Sustained viral response at 12 weeks after treatment stopped (SVR12, or cure) reached 95 percent to 98 percent among treatment-naïve patients with the 12-week regimen, a rate that held even among hard-to-treat people with cirrhosis. Among treatment-experienced patients given the same regimen, the SVR12 was 94 percent to 96 percent, which jumped to 99 percent when patients took the drug for 24 weeks. (See BioWorld Today, Dec. 19, 2013.)

If all goes well both combo treatments will be available this year and could capture a significant share of the estimated $12 billion market.

Investors have certainly rewarded Abbvie’s partner in the HCV program, Enanta, with the company’s stock (NASDAQ:ENTA) jumping 27 percent in value since the beginning of December.

COSTLY MISSTEPS

Missteps in this space can be costly, however. Back in October last year, Achillion Pharmaceuticals Inc.’s stock dropped more than 58 percent following news that the FDA had refused to lift the clinical hold imposed on its HCV candidate sovaprevir because of elevated liver enzymes.

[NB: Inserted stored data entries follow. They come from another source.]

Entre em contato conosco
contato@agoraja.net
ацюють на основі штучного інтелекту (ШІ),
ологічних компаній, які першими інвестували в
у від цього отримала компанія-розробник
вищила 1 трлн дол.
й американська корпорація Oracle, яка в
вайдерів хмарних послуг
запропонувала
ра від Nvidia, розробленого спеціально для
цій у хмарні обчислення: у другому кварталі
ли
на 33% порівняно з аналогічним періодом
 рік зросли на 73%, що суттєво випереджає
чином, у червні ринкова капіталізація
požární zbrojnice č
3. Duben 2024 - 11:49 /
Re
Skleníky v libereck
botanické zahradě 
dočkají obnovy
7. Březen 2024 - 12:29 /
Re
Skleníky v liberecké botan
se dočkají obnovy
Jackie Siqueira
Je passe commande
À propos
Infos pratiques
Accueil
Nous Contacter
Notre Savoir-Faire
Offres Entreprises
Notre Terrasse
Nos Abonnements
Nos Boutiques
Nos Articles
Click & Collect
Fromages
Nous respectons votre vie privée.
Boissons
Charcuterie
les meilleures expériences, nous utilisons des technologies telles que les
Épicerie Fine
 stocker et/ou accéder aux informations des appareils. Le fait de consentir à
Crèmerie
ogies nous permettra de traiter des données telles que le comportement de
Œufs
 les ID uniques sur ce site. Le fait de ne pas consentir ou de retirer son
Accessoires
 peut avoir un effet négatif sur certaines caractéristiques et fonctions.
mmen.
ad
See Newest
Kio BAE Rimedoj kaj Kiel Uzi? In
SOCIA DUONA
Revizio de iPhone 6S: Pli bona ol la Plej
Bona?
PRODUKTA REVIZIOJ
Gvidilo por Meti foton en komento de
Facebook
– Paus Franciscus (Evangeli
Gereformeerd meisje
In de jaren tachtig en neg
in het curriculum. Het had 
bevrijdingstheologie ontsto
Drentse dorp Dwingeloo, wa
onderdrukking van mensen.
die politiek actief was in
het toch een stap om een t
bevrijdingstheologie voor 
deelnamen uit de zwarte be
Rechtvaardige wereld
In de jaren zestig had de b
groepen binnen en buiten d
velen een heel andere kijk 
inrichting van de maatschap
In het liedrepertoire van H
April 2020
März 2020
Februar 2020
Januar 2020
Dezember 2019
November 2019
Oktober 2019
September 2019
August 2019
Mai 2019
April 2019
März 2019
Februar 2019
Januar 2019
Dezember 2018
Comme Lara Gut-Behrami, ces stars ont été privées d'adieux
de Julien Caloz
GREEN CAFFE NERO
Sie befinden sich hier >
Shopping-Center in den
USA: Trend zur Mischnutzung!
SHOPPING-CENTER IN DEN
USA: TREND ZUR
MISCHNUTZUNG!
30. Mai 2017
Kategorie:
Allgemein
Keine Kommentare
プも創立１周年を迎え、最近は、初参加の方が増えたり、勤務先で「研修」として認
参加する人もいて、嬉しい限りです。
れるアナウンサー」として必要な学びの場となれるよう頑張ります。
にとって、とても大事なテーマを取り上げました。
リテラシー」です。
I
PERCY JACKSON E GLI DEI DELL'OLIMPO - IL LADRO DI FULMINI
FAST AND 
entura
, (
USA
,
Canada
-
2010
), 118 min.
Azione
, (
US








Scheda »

Although its stock price has not recovered its lost value to date, the company is not giving up on HCV. In an update on its plans for 2014, Milind Deshpande, president and CEO, said, “We believe that we have the broad portfolio of HCV compounds necessary to succeed in achieving our primary goal of developing commercially competitive short duration therapies for the treatment of HCV that are once-daily and ribavirin-free.”

With $150 million in the bank Achillion is well placed to execute its plans to prepare a complete response package on sovaprevir, its NS3/4A protease inhibitor, still on clinical hold and said it anticipates a response from the FDA by mid-year.

Its pipeline also includes ACH-3422, a uridine nucleotide inhibitor of NS5B polymerase, and ACH-3102, its phase II, pan-genotypic, second-generation NS5A inhibitor. The company plans to initiate a pilot phase II study evaluating the combination of ACH-3102 with sofosbuvir in treatment-nïve HCV patients over treatment durations of eight weeks or less. The study aims to optimize the use of ACH-3102 in nucleotide-based regimens and to expedite the development of the combination of ACH-3102 and ACH-3422.

While Achillion still believes it can compete in this highly competitive space, other companies could be having second thoughts about the risks and rewards of their current HCV candidate drug programs.

Given the competition, Vertex Pharmaceuticals Inc. is one company that may be re-thinking its game plan. Deutsche Bank analyst Robyn Karnauskas wrote that the company is “at crossroads with VX-135,” its HCV nucleotide analogue, which targets the NS5B polymerase, noting that the company and partner Bristol Myers Squibb Co. “are thinking hard about going forward with the ’135/dac combo.” Eliminating the program would save $45 million to $50 million, estimates Karnauskas.

It is clear that Gilead and Abbvie have set the bar extremely high for other companies attempting to bring innovative new HCV treatments to the market. Like Vertex, those companies with products in early and mid-stage development might be wondering if their R&D investments will ever be rewarded.